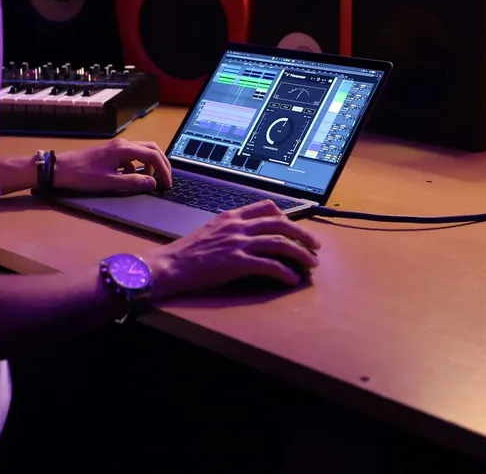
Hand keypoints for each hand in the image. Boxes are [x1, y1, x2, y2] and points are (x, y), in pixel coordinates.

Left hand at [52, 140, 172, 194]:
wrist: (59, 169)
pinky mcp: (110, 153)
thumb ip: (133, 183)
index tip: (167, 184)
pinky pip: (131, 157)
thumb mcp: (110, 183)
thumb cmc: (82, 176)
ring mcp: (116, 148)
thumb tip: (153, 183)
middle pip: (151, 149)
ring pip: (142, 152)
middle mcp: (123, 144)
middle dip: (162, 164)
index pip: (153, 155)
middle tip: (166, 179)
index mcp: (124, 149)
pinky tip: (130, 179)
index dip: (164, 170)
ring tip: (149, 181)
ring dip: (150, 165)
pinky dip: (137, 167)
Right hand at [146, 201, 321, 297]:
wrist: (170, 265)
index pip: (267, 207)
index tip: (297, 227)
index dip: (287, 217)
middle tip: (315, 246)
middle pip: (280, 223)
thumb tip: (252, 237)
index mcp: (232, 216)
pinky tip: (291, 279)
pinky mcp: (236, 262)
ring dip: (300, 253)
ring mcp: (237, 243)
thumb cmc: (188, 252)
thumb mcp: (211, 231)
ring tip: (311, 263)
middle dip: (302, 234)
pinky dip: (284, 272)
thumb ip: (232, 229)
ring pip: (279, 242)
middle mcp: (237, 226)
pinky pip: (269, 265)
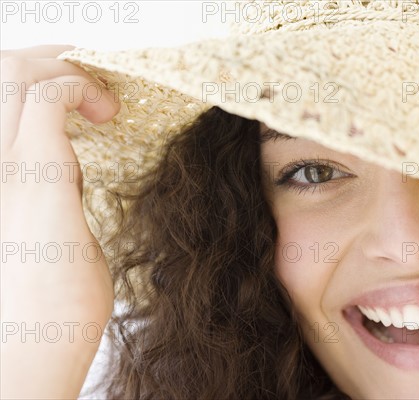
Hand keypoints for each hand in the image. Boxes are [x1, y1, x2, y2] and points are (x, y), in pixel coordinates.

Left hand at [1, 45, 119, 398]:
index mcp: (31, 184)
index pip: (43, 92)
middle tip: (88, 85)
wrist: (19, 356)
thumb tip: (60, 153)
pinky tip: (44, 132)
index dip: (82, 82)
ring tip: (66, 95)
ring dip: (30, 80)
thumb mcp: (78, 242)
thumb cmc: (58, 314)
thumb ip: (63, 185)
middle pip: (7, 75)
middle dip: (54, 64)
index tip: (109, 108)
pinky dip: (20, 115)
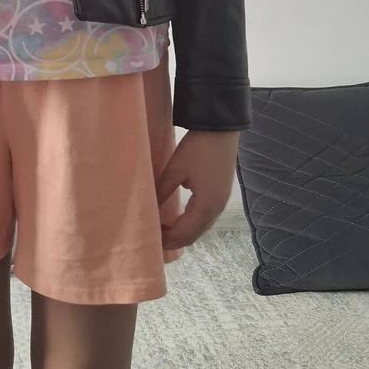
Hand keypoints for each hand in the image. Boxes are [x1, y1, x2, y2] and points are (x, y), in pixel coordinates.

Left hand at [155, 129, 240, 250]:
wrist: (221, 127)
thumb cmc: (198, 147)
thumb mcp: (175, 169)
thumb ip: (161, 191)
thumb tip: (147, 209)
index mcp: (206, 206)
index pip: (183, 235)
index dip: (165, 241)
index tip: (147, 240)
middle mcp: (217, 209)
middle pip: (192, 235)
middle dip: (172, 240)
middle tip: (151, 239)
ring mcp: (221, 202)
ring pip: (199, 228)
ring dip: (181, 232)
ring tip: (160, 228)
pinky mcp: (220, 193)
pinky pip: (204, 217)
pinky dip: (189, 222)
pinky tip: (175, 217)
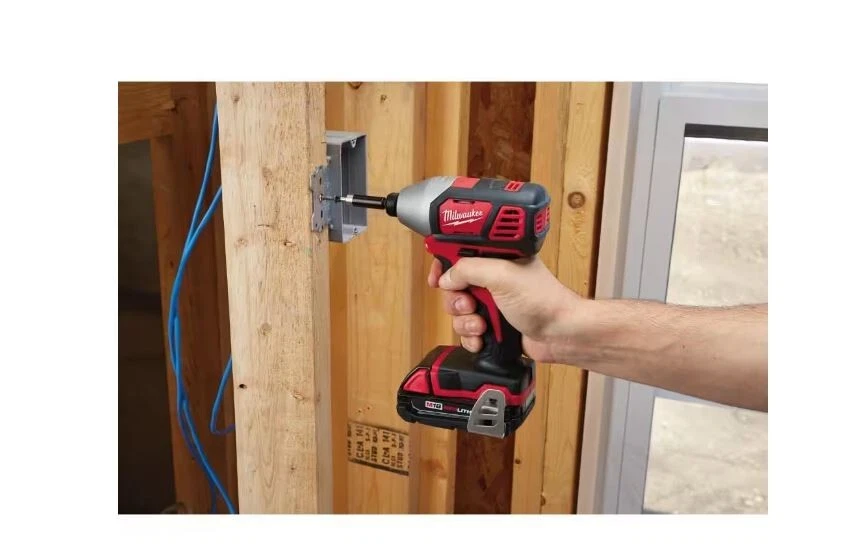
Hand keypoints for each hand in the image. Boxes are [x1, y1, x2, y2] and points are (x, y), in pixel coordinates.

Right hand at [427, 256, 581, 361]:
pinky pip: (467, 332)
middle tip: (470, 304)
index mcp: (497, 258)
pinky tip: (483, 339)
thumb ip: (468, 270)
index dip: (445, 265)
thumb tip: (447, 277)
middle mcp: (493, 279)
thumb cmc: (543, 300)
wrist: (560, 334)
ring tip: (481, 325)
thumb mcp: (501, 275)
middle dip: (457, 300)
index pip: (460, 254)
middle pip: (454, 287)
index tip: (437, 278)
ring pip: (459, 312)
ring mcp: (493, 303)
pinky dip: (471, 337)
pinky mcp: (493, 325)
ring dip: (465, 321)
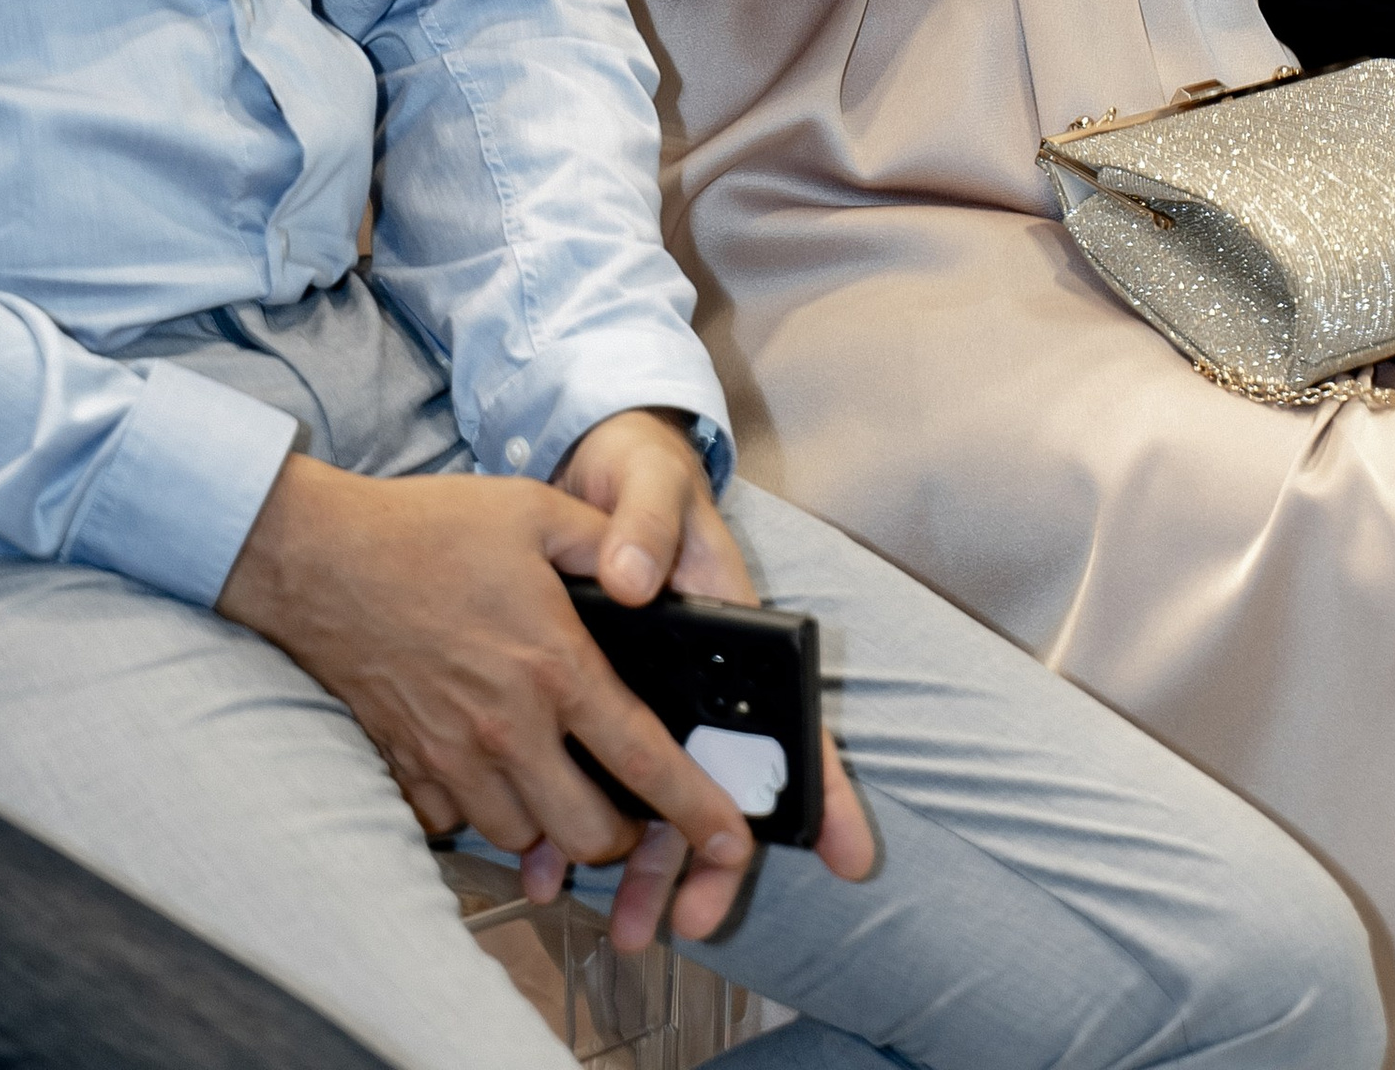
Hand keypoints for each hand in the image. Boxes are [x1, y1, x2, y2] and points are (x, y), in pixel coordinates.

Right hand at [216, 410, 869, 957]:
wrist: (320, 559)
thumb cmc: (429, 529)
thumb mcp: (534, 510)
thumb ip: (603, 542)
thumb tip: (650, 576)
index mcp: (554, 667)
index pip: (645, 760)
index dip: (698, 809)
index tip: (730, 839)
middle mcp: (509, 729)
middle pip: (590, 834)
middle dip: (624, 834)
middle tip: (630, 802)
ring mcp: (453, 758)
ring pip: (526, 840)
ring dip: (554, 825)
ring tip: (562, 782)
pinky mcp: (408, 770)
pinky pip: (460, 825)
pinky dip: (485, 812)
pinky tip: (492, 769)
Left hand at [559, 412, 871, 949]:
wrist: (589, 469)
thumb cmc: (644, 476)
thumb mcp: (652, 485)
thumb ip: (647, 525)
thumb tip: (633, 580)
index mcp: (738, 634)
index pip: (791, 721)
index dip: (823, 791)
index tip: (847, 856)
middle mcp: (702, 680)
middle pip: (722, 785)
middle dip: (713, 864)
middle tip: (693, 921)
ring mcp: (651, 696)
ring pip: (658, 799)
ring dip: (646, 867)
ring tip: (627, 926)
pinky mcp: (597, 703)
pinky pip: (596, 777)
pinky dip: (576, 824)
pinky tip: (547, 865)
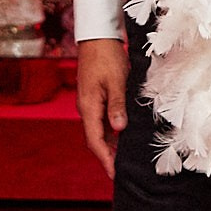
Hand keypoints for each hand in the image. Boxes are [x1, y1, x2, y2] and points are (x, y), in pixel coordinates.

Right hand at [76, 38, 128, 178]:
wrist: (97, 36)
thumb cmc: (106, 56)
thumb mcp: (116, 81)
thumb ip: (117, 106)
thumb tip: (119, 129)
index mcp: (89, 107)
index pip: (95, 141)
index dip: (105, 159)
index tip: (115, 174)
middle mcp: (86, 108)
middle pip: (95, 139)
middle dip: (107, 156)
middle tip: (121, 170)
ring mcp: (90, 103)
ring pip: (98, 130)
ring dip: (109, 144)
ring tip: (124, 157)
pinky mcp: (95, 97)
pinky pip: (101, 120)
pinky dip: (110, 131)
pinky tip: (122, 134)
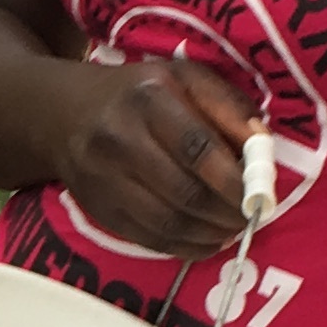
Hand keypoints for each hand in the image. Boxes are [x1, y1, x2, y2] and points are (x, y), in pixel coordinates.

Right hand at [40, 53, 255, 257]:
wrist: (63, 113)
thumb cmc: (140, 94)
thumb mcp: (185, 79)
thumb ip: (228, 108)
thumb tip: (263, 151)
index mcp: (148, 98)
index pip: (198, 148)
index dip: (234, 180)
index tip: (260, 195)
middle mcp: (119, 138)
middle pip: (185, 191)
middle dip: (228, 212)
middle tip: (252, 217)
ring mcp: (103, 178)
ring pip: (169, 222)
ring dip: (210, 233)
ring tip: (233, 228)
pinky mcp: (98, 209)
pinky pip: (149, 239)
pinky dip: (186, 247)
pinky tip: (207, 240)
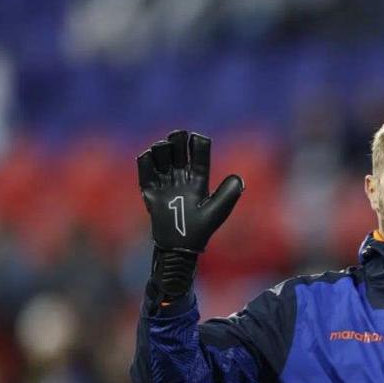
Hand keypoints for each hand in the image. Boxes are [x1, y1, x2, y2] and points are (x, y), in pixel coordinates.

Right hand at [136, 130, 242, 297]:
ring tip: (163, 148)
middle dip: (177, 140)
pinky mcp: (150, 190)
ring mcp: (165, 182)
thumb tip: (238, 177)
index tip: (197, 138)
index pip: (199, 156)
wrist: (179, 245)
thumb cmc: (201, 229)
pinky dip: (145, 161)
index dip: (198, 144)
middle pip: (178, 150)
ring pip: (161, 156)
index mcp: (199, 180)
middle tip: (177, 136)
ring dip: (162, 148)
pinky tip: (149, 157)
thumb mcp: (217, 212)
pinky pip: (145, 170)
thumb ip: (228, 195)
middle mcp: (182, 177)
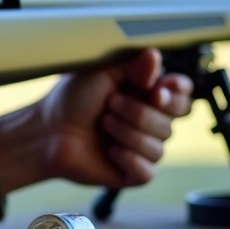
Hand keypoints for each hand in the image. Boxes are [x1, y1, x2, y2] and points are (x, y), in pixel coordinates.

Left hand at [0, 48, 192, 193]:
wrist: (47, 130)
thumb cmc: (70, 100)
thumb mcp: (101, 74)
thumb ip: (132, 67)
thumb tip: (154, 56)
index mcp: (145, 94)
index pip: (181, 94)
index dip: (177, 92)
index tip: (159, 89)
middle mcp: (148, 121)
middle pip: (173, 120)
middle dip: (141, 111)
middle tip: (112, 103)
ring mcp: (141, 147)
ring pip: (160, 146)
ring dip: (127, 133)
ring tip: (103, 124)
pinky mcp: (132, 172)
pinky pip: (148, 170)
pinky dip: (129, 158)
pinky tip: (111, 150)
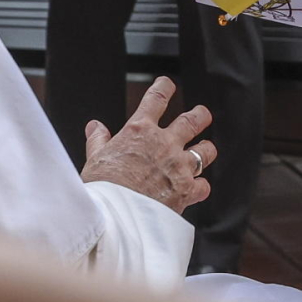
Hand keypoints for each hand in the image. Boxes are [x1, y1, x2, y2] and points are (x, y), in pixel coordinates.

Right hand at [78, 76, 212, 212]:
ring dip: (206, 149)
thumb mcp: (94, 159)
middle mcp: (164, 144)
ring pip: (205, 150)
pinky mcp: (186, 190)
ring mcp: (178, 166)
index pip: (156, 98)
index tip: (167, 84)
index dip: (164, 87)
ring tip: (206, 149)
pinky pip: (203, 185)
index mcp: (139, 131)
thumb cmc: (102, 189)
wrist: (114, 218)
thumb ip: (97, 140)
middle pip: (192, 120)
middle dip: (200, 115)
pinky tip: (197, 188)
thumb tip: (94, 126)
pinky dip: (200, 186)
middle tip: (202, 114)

WHAT IS BEING ASKED: Beginning with the line in which "ring pip: (205, 150)" appears, print each remaining line of the listing exactly, the last line included.

FINAL ANSWER:
ring pip: (205, 150)
pinky mcp: (186, 190)
ring mcp: (178, 166)
index pip: (156, 98)
index tip: (167, 84)
index dip: (164, 87)
ring tip: (206, 149)
pinky pip: (203, 185)
index mcp: (139, 131)
thumb cmc: (102, 189)
wrist: (114, 218)
thumb ip: (97, 140)
middle pip: (192, 120)
middle dip: (200, 115)
pinky tip: (197, 188)
thumb tip: (94, 126)
pinky dip: (200, 186)
middle tip: (202, 114)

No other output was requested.